Your task
The expected output is each line below containing "lines", copied in full.

Data to process
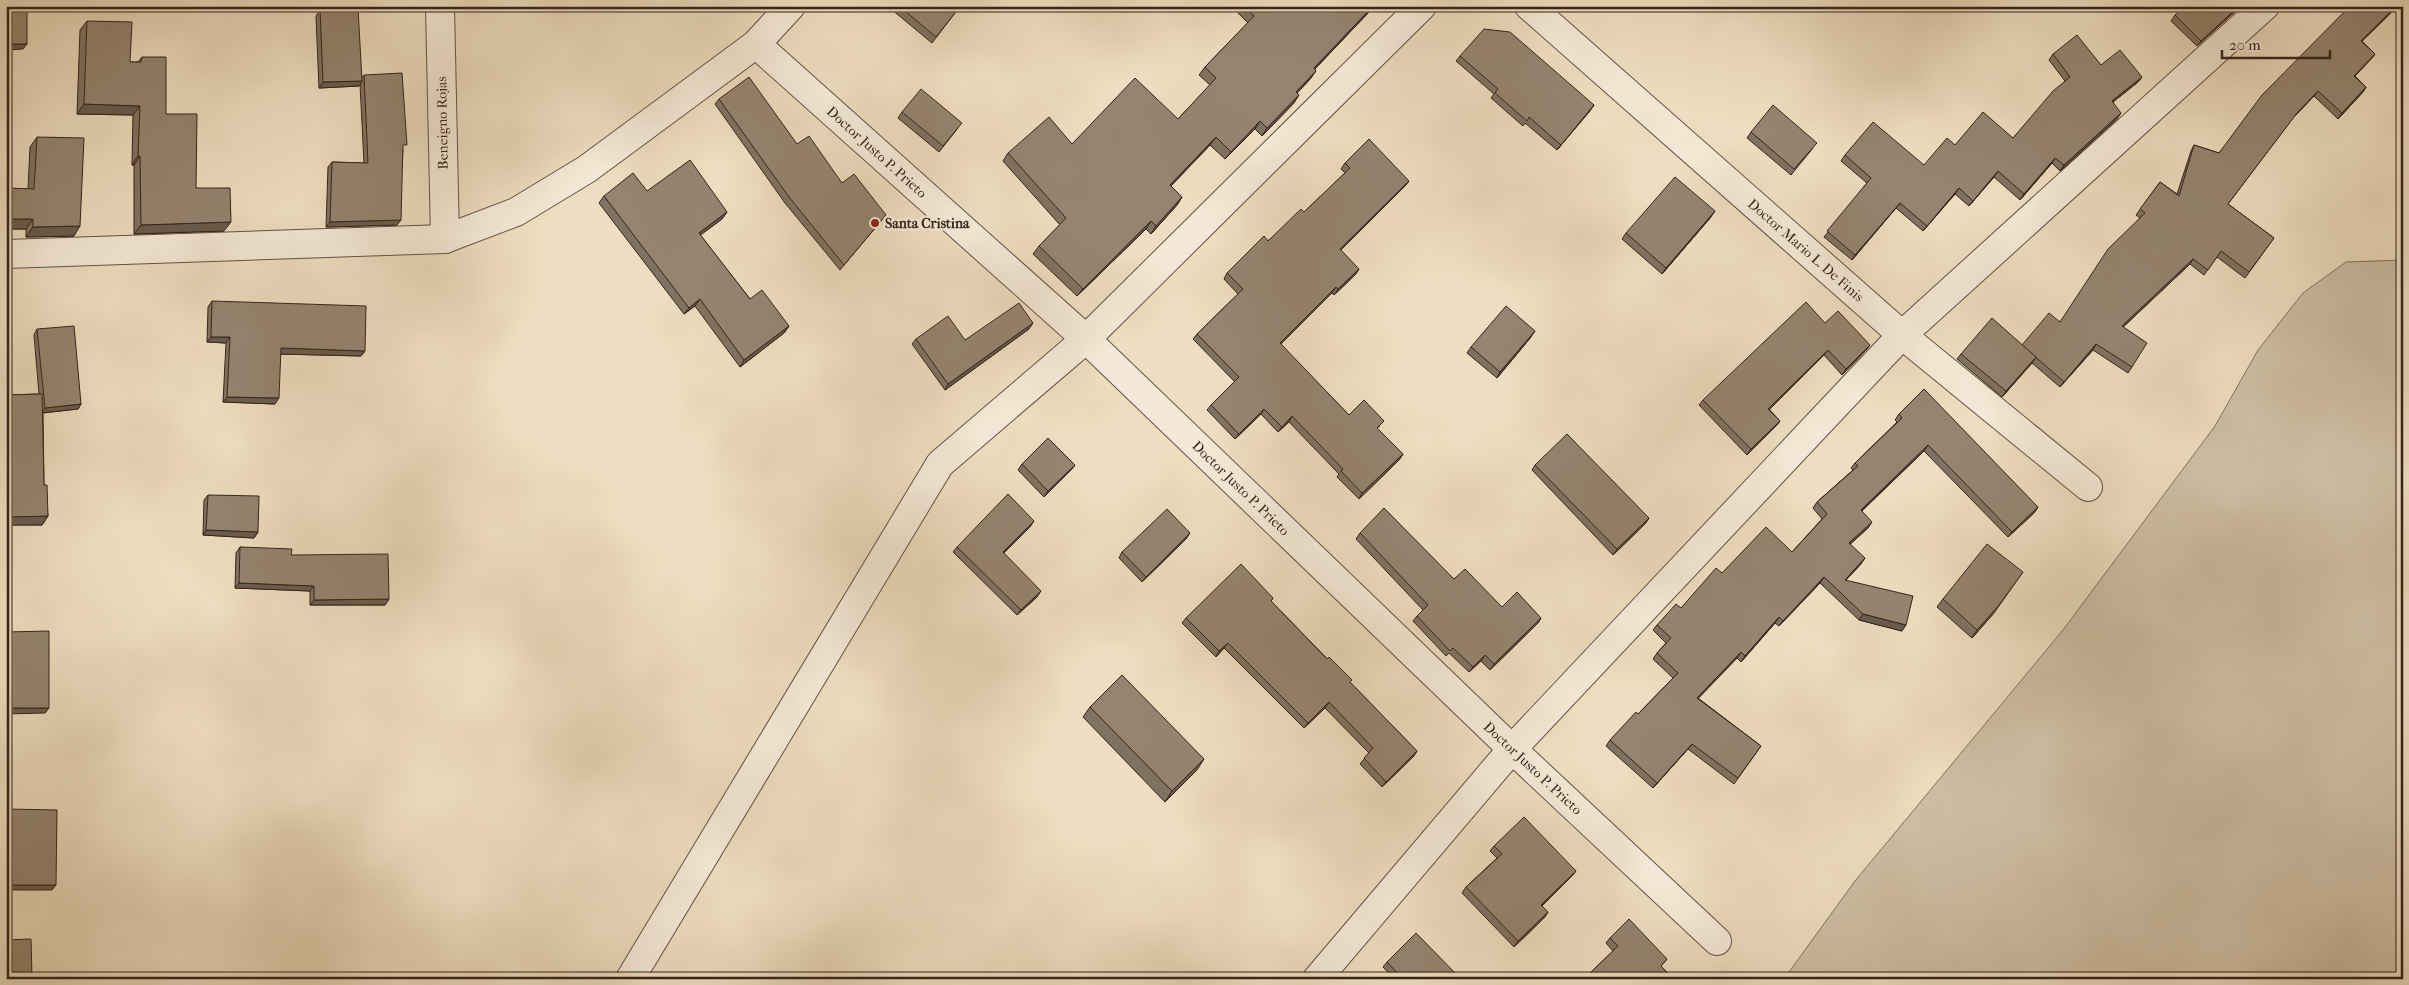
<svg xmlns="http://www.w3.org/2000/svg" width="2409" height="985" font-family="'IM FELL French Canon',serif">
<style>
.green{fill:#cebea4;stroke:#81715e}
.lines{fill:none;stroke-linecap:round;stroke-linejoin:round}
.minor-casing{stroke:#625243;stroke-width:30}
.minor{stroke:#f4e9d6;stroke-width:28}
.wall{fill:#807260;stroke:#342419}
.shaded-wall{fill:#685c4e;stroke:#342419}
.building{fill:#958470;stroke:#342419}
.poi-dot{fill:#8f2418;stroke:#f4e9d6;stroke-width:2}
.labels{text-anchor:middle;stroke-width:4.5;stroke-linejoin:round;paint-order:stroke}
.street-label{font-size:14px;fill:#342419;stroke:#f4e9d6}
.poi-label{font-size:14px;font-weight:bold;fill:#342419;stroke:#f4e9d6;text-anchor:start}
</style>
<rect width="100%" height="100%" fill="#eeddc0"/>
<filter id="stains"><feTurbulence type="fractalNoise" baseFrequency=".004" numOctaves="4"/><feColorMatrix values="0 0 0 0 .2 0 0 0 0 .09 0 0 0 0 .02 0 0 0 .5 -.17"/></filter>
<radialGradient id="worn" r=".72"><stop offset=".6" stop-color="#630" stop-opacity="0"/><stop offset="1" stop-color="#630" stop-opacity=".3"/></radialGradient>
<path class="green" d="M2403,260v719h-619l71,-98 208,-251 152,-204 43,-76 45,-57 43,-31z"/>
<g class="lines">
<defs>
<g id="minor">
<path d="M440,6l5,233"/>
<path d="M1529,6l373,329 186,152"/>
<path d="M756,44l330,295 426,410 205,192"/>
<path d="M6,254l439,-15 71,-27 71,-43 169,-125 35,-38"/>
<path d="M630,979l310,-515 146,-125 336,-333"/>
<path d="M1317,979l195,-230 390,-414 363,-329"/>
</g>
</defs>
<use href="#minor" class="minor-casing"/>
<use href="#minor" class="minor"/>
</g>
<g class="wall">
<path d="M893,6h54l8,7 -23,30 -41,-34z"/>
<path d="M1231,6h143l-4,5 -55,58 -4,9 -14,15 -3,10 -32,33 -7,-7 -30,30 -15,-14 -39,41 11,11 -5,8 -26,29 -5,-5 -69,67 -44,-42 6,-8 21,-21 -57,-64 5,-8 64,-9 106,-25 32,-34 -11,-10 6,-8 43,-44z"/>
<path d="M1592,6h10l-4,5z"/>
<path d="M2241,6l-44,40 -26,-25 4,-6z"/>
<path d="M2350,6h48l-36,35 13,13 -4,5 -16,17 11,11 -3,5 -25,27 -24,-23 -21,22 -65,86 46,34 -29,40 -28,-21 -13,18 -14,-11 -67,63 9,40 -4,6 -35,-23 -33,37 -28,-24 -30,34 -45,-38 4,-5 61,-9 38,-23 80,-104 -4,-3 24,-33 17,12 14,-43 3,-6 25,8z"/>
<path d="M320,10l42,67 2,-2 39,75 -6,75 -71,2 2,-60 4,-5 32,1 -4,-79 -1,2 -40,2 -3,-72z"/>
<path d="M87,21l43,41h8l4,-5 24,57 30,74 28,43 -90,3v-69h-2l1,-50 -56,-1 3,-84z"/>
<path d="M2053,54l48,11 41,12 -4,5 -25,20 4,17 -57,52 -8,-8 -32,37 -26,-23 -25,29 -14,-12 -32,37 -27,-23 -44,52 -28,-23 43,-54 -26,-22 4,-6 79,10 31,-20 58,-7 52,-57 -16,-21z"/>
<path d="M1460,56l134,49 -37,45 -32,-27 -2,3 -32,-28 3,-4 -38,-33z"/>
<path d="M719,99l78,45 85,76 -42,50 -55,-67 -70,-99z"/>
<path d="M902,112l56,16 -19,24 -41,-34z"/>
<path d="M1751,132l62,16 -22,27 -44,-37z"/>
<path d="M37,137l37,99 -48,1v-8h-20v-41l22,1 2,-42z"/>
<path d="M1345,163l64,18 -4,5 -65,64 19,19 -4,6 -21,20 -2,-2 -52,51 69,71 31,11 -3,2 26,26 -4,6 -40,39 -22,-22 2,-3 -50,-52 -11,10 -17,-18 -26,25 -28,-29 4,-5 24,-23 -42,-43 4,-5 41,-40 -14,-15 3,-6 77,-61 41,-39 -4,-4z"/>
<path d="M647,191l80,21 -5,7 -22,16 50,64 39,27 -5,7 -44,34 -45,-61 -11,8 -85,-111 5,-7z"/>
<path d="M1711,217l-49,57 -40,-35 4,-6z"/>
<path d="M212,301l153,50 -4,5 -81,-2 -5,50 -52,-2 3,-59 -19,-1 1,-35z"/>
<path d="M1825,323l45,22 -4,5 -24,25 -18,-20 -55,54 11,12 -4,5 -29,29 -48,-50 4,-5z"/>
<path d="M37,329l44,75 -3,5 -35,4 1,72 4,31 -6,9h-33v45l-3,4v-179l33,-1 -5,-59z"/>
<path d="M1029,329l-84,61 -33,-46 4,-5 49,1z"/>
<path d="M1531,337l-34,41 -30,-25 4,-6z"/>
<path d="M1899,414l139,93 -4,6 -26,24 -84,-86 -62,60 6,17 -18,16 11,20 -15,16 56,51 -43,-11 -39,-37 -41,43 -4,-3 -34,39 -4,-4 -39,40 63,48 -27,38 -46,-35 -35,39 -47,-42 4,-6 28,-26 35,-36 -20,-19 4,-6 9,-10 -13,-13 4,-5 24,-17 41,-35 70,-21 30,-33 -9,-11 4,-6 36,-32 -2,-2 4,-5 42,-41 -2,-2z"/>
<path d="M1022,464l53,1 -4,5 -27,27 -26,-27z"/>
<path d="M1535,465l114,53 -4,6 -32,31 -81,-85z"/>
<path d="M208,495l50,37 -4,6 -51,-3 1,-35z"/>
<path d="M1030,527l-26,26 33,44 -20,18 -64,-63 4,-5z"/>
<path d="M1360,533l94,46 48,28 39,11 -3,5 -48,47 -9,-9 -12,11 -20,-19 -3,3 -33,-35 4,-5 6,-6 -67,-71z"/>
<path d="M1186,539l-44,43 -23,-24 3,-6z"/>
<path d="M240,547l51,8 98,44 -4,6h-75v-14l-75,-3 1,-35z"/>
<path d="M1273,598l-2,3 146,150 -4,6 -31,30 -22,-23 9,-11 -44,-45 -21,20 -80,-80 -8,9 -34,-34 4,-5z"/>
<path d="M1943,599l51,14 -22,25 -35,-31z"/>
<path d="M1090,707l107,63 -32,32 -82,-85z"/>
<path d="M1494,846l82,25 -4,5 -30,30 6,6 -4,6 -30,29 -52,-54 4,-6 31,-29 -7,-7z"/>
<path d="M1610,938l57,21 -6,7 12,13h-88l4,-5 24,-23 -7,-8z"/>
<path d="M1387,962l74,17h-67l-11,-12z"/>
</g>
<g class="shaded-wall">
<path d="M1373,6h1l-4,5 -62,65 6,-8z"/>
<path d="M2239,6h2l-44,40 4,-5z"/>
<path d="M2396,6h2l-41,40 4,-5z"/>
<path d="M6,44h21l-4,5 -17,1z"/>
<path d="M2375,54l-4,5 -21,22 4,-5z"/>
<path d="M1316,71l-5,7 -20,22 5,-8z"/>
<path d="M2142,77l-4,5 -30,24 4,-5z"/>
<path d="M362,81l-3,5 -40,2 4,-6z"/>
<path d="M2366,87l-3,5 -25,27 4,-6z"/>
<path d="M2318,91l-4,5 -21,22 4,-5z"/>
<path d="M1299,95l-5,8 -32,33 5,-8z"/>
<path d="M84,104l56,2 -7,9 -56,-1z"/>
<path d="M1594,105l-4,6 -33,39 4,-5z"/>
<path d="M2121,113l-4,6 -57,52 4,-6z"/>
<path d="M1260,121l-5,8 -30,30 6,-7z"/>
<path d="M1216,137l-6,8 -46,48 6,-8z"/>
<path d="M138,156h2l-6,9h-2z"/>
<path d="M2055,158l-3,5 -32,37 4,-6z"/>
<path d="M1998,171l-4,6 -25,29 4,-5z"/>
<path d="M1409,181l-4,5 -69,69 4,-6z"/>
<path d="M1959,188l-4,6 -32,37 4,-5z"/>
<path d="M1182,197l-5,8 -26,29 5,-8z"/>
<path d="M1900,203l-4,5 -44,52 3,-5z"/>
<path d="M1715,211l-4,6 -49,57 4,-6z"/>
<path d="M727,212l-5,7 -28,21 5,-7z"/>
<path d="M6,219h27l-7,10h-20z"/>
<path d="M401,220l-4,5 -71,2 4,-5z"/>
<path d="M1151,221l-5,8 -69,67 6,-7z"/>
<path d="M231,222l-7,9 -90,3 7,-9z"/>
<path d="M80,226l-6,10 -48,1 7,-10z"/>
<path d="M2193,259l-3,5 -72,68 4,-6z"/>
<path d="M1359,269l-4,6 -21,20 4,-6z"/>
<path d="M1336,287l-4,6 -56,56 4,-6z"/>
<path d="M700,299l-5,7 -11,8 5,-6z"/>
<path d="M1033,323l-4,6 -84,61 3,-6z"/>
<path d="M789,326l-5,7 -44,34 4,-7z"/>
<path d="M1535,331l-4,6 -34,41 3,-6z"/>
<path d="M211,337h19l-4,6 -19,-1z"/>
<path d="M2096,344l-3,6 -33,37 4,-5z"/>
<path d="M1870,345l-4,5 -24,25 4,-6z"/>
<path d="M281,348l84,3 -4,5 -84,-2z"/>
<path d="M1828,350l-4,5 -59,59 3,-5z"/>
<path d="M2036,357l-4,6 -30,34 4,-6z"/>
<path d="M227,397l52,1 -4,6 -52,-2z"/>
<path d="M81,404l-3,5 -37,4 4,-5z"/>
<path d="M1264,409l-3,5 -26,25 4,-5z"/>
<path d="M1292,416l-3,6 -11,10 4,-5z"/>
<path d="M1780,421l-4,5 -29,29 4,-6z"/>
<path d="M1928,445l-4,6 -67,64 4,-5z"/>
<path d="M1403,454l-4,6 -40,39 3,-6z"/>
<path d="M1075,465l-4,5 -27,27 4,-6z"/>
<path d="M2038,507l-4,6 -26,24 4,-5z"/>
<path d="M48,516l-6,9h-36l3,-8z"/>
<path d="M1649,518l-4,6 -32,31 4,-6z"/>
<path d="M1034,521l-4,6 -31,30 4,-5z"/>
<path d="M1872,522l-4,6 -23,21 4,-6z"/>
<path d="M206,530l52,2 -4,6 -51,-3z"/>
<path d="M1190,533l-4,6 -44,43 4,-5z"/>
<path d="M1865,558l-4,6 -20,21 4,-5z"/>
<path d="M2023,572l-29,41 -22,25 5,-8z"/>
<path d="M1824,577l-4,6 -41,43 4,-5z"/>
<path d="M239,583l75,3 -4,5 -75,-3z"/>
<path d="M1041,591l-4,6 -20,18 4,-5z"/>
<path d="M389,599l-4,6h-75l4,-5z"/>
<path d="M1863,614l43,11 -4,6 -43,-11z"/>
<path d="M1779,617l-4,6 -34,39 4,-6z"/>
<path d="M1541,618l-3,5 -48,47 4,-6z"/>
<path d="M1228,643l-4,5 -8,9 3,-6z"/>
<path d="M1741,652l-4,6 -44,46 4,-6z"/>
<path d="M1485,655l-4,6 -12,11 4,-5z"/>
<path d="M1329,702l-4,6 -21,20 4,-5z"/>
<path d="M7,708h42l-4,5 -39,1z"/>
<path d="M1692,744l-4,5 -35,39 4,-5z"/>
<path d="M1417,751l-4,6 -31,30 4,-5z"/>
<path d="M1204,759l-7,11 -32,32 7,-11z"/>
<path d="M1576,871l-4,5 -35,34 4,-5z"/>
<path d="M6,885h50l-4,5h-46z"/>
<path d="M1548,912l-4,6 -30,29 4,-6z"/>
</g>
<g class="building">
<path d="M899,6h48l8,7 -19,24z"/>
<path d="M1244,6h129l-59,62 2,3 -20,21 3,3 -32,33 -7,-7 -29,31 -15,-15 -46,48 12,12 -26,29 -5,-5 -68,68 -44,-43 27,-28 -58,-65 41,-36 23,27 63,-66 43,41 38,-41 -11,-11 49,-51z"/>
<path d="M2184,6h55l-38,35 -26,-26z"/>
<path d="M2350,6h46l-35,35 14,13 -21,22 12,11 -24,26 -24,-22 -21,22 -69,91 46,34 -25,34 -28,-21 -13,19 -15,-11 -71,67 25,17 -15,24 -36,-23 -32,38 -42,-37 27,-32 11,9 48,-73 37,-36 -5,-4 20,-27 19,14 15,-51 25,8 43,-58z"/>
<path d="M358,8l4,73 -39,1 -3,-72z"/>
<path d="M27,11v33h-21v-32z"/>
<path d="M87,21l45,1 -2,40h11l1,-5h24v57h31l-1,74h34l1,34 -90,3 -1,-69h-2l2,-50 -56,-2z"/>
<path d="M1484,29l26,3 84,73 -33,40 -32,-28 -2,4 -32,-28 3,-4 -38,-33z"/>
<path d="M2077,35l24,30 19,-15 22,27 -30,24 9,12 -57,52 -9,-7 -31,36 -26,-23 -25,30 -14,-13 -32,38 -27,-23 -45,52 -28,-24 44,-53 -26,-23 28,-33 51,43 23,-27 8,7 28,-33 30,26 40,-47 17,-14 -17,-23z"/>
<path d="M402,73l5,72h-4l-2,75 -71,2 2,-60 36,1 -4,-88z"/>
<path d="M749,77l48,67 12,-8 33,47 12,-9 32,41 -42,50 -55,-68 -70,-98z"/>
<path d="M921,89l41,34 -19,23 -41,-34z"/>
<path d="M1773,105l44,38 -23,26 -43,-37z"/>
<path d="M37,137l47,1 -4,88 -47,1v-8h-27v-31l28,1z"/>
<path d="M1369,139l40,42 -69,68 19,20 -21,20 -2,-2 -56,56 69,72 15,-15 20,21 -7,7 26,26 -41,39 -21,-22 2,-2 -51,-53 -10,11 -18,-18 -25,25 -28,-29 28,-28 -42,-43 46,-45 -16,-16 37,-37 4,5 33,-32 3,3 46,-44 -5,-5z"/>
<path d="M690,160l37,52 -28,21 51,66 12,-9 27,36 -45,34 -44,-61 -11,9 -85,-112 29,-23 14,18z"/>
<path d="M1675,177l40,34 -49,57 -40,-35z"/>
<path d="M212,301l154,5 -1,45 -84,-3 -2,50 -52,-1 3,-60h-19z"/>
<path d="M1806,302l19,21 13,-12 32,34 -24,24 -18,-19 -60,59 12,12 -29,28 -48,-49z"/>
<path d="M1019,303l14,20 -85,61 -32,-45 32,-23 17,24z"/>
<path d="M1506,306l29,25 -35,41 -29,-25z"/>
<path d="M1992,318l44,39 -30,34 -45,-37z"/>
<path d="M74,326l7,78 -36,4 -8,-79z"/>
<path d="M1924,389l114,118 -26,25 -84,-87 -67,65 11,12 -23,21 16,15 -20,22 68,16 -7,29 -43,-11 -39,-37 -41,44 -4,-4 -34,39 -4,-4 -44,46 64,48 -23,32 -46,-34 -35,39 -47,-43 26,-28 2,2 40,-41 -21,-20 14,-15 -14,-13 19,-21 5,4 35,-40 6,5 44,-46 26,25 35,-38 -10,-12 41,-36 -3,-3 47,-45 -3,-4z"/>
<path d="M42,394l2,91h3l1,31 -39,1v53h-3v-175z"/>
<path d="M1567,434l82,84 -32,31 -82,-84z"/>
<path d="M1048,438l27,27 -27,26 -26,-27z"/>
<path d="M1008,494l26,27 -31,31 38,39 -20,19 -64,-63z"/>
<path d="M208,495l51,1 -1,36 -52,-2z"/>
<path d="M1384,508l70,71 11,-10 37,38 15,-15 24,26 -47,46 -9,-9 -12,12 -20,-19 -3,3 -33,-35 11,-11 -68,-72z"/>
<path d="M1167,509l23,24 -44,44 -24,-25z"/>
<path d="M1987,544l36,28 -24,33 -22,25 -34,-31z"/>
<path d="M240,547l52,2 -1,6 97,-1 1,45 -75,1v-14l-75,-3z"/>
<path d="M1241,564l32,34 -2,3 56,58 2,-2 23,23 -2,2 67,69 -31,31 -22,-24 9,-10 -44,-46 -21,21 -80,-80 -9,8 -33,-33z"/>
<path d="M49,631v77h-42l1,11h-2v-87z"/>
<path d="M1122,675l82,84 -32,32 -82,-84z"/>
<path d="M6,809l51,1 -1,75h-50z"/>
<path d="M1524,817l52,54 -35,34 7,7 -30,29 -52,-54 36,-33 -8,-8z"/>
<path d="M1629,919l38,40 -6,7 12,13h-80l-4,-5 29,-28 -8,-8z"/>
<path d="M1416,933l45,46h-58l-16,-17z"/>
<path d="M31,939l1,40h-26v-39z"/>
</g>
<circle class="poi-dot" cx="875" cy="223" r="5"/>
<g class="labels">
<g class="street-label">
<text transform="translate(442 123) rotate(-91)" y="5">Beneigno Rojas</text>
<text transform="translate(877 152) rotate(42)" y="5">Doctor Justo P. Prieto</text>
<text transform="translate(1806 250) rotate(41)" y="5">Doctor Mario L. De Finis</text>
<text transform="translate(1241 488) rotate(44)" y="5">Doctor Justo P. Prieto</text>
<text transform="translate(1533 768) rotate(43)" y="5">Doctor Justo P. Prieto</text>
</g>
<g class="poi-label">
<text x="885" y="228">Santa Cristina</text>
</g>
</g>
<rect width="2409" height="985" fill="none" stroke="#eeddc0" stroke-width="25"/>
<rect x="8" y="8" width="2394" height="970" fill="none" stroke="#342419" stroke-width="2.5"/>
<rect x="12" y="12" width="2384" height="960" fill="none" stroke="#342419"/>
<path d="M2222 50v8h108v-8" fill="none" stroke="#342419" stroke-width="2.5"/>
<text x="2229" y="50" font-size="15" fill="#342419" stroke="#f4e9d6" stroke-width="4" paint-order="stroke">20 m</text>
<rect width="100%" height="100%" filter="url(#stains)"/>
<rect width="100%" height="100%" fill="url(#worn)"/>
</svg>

Solution to this problem
.lines{fill:none;stroke-linecap:round;stroke-linejoin:round}
<g class="lines">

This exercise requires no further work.